Stored data entries
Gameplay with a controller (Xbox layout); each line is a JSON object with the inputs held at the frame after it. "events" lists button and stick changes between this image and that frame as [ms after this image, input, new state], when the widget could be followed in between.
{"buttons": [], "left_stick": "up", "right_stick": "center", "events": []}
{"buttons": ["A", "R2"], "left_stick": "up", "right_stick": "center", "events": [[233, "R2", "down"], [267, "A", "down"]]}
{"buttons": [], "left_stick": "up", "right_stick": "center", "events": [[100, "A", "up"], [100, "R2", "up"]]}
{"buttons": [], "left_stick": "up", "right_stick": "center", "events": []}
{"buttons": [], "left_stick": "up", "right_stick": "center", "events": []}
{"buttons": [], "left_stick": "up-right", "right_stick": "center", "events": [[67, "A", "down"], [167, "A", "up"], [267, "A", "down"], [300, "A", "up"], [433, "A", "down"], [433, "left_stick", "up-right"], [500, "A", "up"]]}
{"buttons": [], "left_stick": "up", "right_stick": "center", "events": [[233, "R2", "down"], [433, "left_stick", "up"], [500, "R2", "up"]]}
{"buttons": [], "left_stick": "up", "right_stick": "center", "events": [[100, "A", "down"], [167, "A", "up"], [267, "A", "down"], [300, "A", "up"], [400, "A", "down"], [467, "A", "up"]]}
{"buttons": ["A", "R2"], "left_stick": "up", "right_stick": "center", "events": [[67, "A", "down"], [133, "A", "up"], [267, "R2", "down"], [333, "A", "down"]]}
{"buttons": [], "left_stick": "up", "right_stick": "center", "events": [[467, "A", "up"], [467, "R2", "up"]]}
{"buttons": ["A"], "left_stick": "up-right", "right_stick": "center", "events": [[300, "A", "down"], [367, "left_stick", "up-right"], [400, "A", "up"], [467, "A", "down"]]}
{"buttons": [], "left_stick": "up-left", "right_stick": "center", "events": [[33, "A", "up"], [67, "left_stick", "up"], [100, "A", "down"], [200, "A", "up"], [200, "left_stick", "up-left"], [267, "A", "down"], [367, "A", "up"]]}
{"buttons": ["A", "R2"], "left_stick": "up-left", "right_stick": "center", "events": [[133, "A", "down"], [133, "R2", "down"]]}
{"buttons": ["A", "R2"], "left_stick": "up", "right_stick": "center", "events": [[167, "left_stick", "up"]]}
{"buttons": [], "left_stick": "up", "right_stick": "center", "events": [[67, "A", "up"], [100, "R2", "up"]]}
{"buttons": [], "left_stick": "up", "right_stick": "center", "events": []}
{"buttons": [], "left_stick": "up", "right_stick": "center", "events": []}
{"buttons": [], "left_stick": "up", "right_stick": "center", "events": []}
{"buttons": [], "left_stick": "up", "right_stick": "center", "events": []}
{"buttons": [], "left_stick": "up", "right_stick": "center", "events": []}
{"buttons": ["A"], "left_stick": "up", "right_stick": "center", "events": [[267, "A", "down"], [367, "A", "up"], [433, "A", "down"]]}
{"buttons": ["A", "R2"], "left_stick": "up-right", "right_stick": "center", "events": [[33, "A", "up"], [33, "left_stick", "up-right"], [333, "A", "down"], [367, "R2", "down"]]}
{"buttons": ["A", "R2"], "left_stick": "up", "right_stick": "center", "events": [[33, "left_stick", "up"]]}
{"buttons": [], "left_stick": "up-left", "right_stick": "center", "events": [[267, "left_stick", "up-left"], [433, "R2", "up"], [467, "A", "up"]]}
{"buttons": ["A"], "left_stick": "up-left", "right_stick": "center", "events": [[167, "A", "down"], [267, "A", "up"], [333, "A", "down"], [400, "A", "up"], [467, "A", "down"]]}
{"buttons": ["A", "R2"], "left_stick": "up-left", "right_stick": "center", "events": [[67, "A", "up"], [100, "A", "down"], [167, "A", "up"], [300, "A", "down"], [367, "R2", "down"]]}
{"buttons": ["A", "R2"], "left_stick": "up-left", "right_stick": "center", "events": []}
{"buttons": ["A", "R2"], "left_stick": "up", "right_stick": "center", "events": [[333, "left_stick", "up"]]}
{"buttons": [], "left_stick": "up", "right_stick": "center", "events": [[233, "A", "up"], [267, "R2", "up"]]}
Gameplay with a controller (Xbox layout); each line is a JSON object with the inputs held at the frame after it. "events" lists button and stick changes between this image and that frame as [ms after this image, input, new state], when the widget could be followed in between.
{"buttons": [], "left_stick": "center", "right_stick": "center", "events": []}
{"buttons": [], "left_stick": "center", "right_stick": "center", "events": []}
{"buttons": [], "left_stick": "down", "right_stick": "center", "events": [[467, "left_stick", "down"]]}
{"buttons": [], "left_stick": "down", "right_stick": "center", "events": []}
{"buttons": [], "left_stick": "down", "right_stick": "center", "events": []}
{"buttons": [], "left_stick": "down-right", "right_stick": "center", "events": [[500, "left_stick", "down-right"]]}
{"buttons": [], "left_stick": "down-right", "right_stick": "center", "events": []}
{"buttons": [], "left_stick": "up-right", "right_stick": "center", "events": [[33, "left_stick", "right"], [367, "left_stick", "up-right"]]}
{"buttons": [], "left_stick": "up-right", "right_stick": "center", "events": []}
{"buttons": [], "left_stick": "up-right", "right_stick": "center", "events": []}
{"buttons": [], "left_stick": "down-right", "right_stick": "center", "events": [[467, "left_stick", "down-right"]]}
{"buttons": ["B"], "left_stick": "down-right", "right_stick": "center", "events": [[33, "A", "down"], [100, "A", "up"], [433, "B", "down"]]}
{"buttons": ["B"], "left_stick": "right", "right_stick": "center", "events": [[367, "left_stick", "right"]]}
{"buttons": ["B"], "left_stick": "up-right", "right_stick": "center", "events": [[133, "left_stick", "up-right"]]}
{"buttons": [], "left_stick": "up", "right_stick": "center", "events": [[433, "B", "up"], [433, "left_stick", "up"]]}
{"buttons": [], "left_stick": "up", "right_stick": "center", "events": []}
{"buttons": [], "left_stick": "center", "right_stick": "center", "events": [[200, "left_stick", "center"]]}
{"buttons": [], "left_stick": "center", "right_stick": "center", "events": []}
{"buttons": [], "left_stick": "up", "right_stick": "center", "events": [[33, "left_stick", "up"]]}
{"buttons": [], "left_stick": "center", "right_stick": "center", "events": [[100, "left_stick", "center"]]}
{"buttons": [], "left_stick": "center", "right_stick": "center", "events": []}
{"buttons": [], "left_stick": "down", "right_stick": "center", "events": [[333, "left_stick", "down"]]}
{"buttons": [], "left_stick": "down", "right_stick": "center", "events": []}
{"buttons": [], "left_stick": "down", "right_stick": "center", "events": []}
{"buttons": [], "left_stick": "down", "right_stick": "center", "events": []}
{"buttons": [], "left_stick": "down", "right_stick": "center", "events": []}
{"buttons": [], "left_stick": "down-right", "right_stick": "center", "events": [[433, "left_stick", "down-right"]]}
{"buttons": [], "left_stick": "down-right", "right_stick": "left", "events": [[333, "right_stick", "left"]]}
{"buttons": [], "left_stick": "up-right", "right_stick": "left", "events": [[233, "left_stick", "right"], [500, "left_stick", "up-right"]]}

### What to work on
Set down the records again, exactly.

### Solution to this problem
Gameplay with a controller (Xbox layout); each line is a JSON object with the inputs held at the frame after it. "events" lists button and stick changes between this image and that frame as [ms after this image, input, new state], when the widget could be followed in between.
{"buttons": [], "left_stick": "up", "right_stick": "center", "events": []}
{"buttons": ["A", "R2"], "left_stick": "up", "right_stick": "center", "events": [[233, "R2", "down"], [267, "A", "down"]]}
{"buttons": [], "left_stick": "up", "right_stick": "center", "events": [[100, "A", "up"], [100, "R2", "up"]]}
{"buttons": [], "left_stick": "up", "right_stick": "center", "events": []}
{"buttons": [], "left_stick": "up", "right_stick": "center", "events": []}
{"buttons": [], "left_stick": "up-right", "right_stick": "center", "events": [[67, "A", "down"], [167, "A", "up"], [267, "A", "down"], [300, "A", "up"], [433, "A", "down"], [433, "left_stick", "up-right"], [500, "A", "up"]]}
{"buttons": [], "left_stick": "up", "right_stick": "center", "events": [[233, "R2", "down"], [433, "left_stick", "up"], [500, "R2", "up"]]}
{"buttons": [], "left_stick": "up", "right_stick": "center", "events": [[100, "A", "down"], [167, "A", "up"], [267, "A", "down"], [300, "A", "up"], [400, "A", "down"], [467, "A", "up"]]}
{"buttons": ["A", "R2"], "left_stick": "up", "right_stick": "center", "events": [[67, "A", "down"], [133, "A", "up"], [267, "R2", "down"], [333, "A", "down"]]}
{"buttons": [], "left_stick": "up", "right_stick": "center", "events": [[467, "A", "up"], [467, "R2", "up"]]}
{"buttons": ["A"], "left_stick": "up-right", "right_stick": "center", "events": [[300, "A", "down"], [367, "left_stick", "up-right"], [400, "A", "up"], [467, "A", "down"]]}
{"buttons": [], "left_stick": "up-left", "right_stick": "center", "events": [[33, "A", "up"], [67, "left_stick", "up"], [100, "A", "down"], [200, "A", "up"], [200, "left_stick", "up-left"], [267, "A", "down"], [367, "A", "up"]]}
{"buttons": ["A", "R2"], "left_stick": "up-left", "right_stick": "center", "events": [[133, "A", "down"], [133, "R2", "down"]]}
{"buttons": ["A", "R2"], "left_stick": "up", "right_stick": "center", "events": [[167, "left_stick", "up"]]}
{"buttons": [], "left_stick": "up", "right_stick": "center", "events": [[67, "A", "up"], [100, "R2", "up"]]}
{"buttons": [], "left_stick": "up", "right_stick": "center", "events": []}
{"buttons": [], "left_stick": "up", "right_stick": "center", "events": []}
{"buttons": [], "left_stick": "up", "right_stick": "center", "events": []}
{"buttons": [], "left_stick": "up", "right_stick": "center", "events": []}
{"buttons": [], "left_stick": "up", "right_stick": "center", "events": []}
{"buttons": ["A"], "left_stick": "up", "right_stick": "center", "events": [[267, "A", "down"], [367, "A", "up"], [433, "A", "down"]]}
{"buttons": ["A", "R2"], "left_stick": "up-right", "right_stick": "center", "events": [[33, "A", "up"], [33, "left_stick", "up-right"], [333, "A", "down"], [367, "R2", "down"]]}
{"buttons": ["A", "R2"], "left_stick": "up", "right_stick": "center", "events": [[33, "left_stick", "up"]]}
{"buttons": [], "left_stick": "up-left", "right_stick": "center", "events": [[267, "left_stick", "up-left"], [433, "R2", "up"], [467, "A", "up"]]}
{"buttons": ["A"], "left_stick": "up-left", "right_stick": "center", "events": [[167, "A", "down"], [267, "A", "up"], [333, "A", "down"], [400, "A", "up"], [467, "A", "down"]]}
{"buttons": ["A", "R2"], "left_stick": "up-left", "right_stick": "center", "events": [[67, "A", "up"], [100, "A", "down"], [167, "A", "up"], [300, "A", "down"], [367, "R2", "down"]]}
{"buttons": ["A", "R2"], "left_stick": "up-left", "right_stick": "center", "events": []}
{"buttons": ["A", "R2"], "left_stick": "up", "right_stick": "center", "events": [[333, "left_stick", "up"]]}
{"buttons": [], "left_stick": "up", "right_stick": "center", "events": [[233, "A", "up"], [267, "R2", "up"]]}
Gameplay with a controller (Xbox layout); each line is a JSON object with the inputs held at the frame after it. "events" lists button and stick changes between this image and that frame as [ms after this image, input, new state], when the widget could be followed in between.
{"buttons": [], "left_stick": "center", "right_stick": "center", "events": []}
{"buttons": [], "left_stick": "center", "right_stick": "center", "events": []}
{"buttons": [], "left_stick": "down", "right_stick": "center", "events": [[467, "left_stick", "down"]]}
{"buttons": [], "left_stick": "down", "right_stick": "center", "events": []}
{"buttons": [], "left_stick": "down", "right_stick": "center", "events": []}
{"buttons": [], "left_stick": "down-right", "right_stick": "center", "events": [[500, "left_stick", "down-right"]]}
{"buttons": [], "left_stick": "down-right", "right_stick": "center", "events": []}
{"buttons": [], "left_stick": "up-right", "right_stick": "center", "events": [[33, "left_stick", "right"], [367, "left_stick", "up-right"]]}
{"buttons": [], "left_stick": "up-right", "right_stick": "center", "events": []}
{"buttons": [], "left_stick": "up-right", "right_stick": "center", "events": []}
{"buttons": [], "left_stick": "down-right", "right_stick": "center", "events": [[467, "left_stick", "down-right"]]}
{"buttons": ["B"], "left_stick": "down-right", "right_stick": "center", "events": [[33, "A", "down"], [100, "A", "up"], [433, "B", "down"]]}
{"buttons": ["B"], "left_stick": "right", "right_stick": "center", "events": [[367, "left_stick", "right"]]}
{"buttons": ["B"], "left_stick": "up-right", "right_stick": "center", "events": [[133, "left_stick", "up-right"]]}
{"buttons": [], "left_stick": "up", "right_stick": "center", "events": [[433, "B", "up"], [433, "left_stick", "up"]]}
{"buttons": [], "left_stick": "up", "right_stick": "center", "events": []}
{"buttons": [], "left_stick": "center", "right_stick": "center", "events": [[200, "left_stick", "center"]]}
{"buttons": [], "left_stick": "center", "right_stick": "center", "events": []}
{"buttons": [], "left_stick": "up", "right_stick": "center", "events": [[33, "left_stick", "up"]]}
{"buttons": [], "left_stick": "center", "right_stick": "center", "events": [[100, "left_stick", "center"]]}
{"buttons": [], "left_stick": "center", "right_stick": "center", "events": []}
{"buttons": [], "left_stick": "down", "right_stick": "center", "events": [[333, "left_stick", "down"]]}
{"buttons": [], "left_stick": "down", "right_stick": "center", "events": []}
{"buttons": [], "left_stick": "down", "right_stick": "center", "events": []}
{"buttons": [], "left_stick": "down", "right_stick": "center", "events": []}
{"buttons": [], "left_stick": "down", "right_stick": "center", "events": []}
{"buttons": [], "left_stick": "down-right", "right_stick": "center", "events": [[433, "left_stick", "down-right"]]}
{"buttons": [], "left_stick": "down-right", "right_stick": "left", "events": [[333, "right_stick", "left"]]}
{"buttons": [], "left_stick": "up-right", "right_stick": "left", "events": [[233, "left_stick", "right"], [500, "left_stick", "up-right"]]}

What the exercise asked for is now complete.